If you've played one awkward teenager . . .
By Ann Hornaday
Friday, Jan. 8, 2010
The coming-of-age sex comedy "Youth in Revolt" finds Michael Cera stuck in his same wispy, doe-eyed groove.
Even Cera's biggest fans have to admit he has become something of a Johnny One-Note -- that note being high, quavering and perpetually on the verge of fatal mortification. Cera's gift for capturing the adolescent state of chronic embarrassment served him well in the TV series "Arrested Development." And it made for perfect casting in such high school comedies as "Juno" and "Superbad." But by "Nick and Norah's Infinite Playlist" and last year's pseudo-documentary "Paper Heart," the falsetto diffidence was wearing thin.

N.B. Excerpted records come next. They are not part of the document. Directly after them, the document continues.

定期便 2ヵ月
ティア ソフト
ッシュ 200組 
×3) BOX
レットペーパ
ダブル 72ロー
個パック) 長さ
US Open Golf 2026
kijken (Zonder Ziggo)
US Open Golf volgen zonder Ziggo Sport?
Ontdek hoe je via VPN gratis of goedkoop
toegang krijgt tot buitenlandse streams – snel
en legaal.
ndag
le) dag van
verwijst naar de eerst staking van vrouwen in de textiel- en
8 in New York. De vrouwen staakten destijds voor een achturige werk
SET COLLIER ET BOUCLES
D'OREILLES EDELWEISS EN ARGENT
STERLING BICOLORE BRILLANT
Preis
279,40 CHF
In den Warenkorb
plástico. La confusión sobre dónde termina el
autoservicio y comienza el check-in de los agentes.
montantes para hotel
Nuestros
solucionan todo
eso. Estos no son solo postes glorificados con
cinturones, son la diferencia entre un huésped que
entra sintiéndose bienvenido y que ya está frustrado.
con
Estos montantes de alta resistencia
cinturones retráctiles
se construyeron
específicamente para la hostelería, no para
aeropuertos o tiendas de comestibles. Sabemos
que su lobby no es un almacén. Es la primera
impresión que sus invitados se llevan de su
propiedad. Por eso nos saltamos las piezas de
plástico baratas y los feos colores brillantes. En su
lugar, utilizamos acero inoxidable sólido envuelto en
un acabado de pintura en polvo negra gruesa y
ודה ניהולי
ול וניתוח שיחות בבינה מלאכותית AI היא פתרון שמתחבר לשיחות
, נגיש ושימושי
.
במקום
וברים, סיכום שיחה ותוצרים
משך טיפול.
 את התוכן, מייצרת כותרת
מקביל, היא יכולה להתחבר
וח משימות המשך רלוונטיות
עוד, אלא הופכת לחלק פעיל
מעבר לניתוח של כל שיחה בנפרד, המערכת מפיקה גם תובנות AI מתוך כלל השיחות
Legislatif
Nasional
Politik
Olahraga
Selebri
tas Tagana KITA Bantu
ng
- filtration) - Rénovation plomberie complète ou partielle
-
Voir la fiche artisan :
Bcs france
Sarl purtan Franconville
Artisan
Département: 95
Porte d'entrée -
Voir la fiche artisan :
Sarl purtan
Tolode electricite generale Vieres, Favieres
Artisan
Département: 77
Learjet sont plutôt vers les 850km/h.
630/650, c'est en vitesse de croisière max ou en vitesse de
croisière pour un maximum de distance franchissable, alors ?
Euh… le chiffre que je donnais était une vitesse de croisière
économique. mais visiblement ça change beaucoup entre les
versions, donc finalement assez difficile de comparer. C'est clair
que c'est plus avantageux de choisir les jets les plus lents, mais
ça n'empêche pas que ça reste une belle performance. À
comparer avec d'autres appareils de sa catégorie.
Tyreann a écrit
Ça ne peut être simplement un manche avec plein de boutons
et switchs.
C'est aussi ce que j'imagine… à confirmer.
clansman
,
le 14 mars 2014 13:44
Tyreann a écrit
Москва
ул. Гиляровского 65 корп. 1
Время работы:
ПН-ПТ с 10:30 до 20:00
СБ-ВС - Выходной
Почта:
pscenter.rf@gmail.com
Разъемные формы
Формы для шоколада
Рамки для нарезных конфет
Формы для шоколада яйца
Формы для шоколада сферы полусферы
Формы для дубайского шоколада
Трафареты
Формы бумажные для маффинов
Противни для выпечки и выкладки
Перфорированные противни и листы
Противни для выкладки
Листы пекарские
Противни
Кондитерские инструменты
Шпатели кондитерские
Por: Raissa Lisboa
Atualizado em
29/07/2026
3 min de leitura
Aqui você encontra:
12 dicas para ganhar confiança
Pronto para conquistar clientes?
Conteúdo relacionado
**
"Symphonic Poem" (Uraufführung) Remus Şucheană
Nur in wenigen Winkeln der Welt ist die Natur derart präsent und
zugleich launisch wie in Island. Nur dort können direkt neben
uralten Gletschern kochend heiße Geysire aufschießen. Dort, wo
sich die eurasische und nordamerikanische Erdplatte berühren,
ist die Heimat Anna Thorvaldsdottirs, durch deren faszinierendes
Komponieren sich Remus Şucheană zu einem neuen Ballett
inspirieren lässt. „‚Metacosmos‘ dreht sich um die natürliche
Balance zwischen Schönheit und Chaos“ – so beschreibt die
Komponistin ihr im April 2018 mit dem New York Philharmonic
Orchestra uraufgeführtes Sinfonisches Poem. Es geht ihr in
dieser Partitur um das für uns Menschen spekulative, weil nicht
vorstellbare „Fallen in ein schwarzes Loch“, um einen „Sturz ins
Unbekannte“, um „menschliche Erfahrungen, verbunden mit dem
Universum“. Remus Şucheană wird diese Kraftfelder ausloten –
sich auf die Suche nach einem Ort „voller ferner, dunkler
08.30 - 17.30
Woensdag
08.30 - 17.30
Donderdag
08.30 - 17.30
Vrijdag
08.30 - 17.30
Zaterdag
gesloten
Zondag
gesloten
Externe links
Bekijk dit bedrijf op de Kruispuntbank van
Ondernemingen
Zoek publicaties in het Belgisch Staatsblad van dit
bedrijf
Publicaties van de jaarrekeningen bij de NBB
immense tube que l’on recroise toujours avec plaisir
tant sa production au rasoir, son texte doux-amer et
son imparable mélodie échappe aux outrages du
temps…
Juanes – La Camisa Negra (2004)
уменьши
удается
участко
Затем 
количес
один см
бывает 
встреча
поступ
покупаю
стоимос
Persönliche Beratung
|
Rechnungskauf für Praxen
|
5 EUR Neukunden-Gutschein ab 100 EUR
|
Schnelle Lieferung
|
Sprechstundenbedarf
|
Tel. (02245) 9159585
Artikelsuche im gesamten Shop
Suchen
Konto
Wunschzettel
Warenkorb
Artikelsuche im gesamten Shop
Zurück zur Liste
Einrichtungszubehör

In "Youth in Revolt," Miguel Arteta's adaptation of the C.D. Payne novel, audiences are still supposed to buy the 21-year-old Cera as high school student Nick Twisp, who lives in sex-obsessed misery with his divorced mother and her succession of loser boyfriends. When Nick meets the disquietingly frank Sheeni Saunders (Portia Doubleday) during a family getaway at a trailer park in California, he decides to do whatever it takes to be with her -- a vow that will entail random acts of theft, arson, dorm-rule violations and cross-dressing.
Arteta ("Star Maps," "Chuck & Buck") admittedly brings fresh eyes to the story, maximizing its absurdist humor and using animation to stage some of the episodic story's more procedural sequences. And Cera at least tries, with limited success, to break free of his usual mannerisms when he plays Nick's alter ego, a suave sophisticate named Francois Dillinger. But "Youth in Revolt" strains as it toggles between observational and slapstick humor. What's more, the characters all seem to be speaking in the same arch, hyper-literary drone -- that is, if they're not dumb trailer-park-dwelling rubes.
"Youth in Revolt" is a movie that feels written rather than lived; from "The Catcher in the Rye" to "Rushmore," it's a story we've seen in better versions before.
Contains sexual content, profanity and drug use.